Supplied material:
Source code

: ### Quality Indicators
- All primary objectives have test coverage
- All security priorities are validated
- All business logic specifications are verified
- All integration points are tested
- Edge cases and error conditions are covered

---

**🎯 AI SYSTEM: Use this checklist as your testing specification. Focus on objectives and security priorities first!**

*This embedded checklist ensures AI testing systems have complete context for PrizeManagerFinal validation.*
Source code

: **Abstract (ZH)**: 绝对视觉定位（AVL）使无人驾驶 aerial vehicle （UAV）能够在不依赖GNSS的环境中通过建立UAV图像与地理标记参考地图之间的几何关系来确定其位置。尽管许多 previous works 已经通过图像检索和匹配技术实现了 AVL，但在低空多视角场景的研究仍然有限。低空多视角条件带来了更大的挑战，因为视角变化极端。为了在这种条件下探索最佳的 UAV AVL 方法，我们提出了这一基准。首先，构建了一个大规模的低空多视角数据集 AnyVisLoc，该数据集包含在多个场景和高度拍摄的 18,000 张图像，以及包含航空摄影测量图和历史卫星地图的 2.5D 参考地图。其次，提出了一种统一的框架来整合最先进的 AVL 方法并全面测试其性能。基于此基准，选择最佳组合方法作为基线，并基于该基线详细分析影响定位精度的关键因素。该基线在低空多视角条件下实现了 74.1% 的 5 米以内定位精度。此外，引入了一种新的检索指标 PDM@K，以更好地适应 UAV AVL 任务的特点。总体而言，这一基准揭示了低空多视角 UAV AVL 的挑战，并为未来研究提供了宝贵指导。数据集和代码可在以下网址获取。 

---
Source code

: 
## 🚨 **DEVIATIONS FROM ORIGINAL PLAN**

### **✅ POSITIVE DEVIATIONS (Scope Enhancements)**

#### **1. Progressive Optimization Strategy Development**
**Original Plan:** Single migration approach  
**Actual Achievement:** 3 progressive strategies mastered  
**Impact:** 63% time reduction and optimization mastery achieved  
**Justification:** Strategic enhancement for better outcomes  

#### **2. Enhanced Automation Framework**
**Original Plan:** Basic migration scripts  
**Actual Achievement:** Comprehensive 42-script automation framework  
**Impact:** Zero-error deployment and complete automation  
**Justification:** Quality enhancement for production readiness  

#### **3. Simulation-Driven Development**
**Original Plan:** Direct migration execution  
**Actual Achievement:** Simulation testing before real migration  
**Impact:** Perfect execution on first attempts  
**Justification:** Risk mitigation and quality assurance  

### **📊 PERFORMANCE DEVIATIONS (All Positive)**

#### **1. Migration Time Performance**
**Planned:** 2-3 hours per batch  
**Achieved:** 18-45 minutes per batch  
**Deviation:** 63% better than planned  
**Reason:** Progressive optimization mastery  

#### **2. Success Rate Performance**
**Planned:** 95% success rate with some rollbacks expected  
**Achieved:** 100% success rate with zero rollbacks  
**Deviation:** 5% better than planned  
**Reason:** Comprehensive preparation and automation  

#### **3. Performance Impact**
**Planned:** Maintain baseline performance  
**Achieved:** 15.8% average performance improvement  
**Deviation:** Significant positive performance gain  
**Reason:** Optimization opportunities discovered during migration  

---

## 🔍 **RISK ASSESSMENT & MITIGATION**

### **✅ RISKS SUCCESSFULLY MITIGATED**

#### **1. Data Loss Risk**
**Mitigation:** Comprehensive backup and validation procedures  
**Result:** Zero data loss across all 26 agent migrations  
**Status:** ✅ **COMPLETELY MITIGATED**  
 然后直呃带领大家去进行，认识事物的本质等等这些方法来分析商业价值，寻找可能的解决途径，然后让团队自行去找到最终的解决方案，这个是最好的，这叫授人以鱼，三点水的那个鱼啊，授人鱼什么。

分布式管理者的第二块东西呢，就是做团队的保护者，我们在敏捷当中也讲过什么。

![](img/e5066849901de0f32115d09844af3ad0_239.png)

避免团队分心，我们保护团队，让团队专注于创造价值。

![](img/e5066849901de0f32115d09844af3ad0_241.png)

Problem description: All of the records above should be repeated exactly.

Final answer:
Source code

: ### Quality Indicators
- All primary objectives have test coverage
- All security priorities are validated
- All business logic specifications are verified
- All integration points are tested
- Edge cases and error conditions are covered

---

**🎯 AI SYSTEM: Use this checklist as your testing specification. Focus on objectives and security priorities first!**

*This embedded checklist ensures AI testing systems have complete context for PrizeManagerFinal validation.*
Source code

: **Abstract (ZH)**: 绝对视觉定位（AVL）使无人驾驶 aerial vehicle （UAV）能够在不依赖GNSS的环境中通过建立UAV图像与地理标记参考地图之间的几何关系来确定其位置。尽管许多 previous works 已经通过图像检索和匹配技术实现了 AVL，但在低空多视角场景的研究仍然有限。低空多视角条件带来了更大的挑战，因为视角变化极端。为了在这种条件下探索最佳的 UAV AVL 方法，我们提出了这一基准。首先，构建了一个大规模的低空多视角数据集 AnyVisLoc，该数据集包含在多个场景和高度拍摄的 18,000 张图像，以及包含航空摄影测量图和历史卫星地图的 2.5D 参考地图。其次，提出了一种统一的框架来整合最先进的 AVL 方法并全面测试其性能。基于此基准，选择最佳组合方法作为基线，并基于该基线详细分析影响定位精度的关键因素。该基线在低空多视角条件下实现了 74.1% 的 5 米以内定位精度。此外，引入了一种新的检索指标 PDM@K，以更好地适应 UAV AVL 任务的特点。总体而言，这一基准揭示了低空多视角 UAV AVL 的挑战，并为未来研究提供了宝贵指导。数据集和代码可在以下网址获取。 

---
Source code

: 
## 🚨 **DEVIATIONS FROM ORIGINAL PLAN**

### **✅ POSITIVE DEVIATIONS (Scope Enhancements)**

#### **1. Progressive Optimization Strategy Development**
**Original Plan:** Single migration approach  
**Actual Achievement:** 3 progressive strategies mastered  
**Impact:** 63% time reduction and optimization mastery achieved  
**Justification:** Strategic enhancement for better outcomes  

#### **2. Enhanced Automation Framework**
**Original Plan:** Basic migration scripts  
**Actual Achievement:** Comprehensive 42-script automation framework  
**Impact:** Zero-error deployment and complete automation  
**Justification:** Quality enhancement for production readiness  

#### **3. Simulation-Driven Development**
**Original Plan:** Direct migration execution  
**Actual Achievement:** Simulation testing before real migration  
**Impact:** Perfect execution on first attempts  
**Justification:** Risk mitigation and quality assurance  

### **📊 PERFORMANCE DEVIATIONS (All Positive)**

#### **1. Migration Time Performance**
**Planned:** 2-3 hours per batch  
**Achieved:** 18-45 minutes per batch  
**Deviation:** 63% better than planned  
**Reason:** Progressive optimization mastery  

#### **2. Success Rate Performance**
**Planned:** 95% success rate with some rollbacks expected  
**Achieved:** 100% success rate with zero rollbacks  
**Deviation:** 5% better than planned  
**Reason:** Comprehensive preparation and automation  

#### **3. Performance Impact**
**Planned:** Maintain baseline performance  
**Achieved:** 15.8% average performance improvement  
**Deviation:** Significant positive performance gain  
**Reason:** Optimization opportunities discovered during migration  

---

## 🔍 **RISK ASSESSMENT & MITIGATION**

### **✅ RISKS SUCCESSFULLY MITIGATED**

#### **1. Data Loss Risk**
**Mitigation:** Comprehensive backup and validation procedures  
**Result:** Zero data loss across all 26 agent migrations  
**Status:** ✅ **COMPLETELY MITIGATED**  
 然后直呃带领大家去进行，认识事物的本质等等这些方法来分析商业价值，寻找可能的解决途径，然后让团队自行去找到最终的解决方案，这个是最好的，这叫授人以鱼，三点水的那个鱼啊，授人鱼什么。

分布式管理者的第二块东西呢，就是做团队的保护者，我们在敏捷当中也讲过什么。

![](img/e5066849901de0f32115d09844af3ad0_239.png)

避免团队分心，我们保护团队，让团队专注于创造价值。

![](img/e5066849901de0f32115d09844af3ad0_241.png)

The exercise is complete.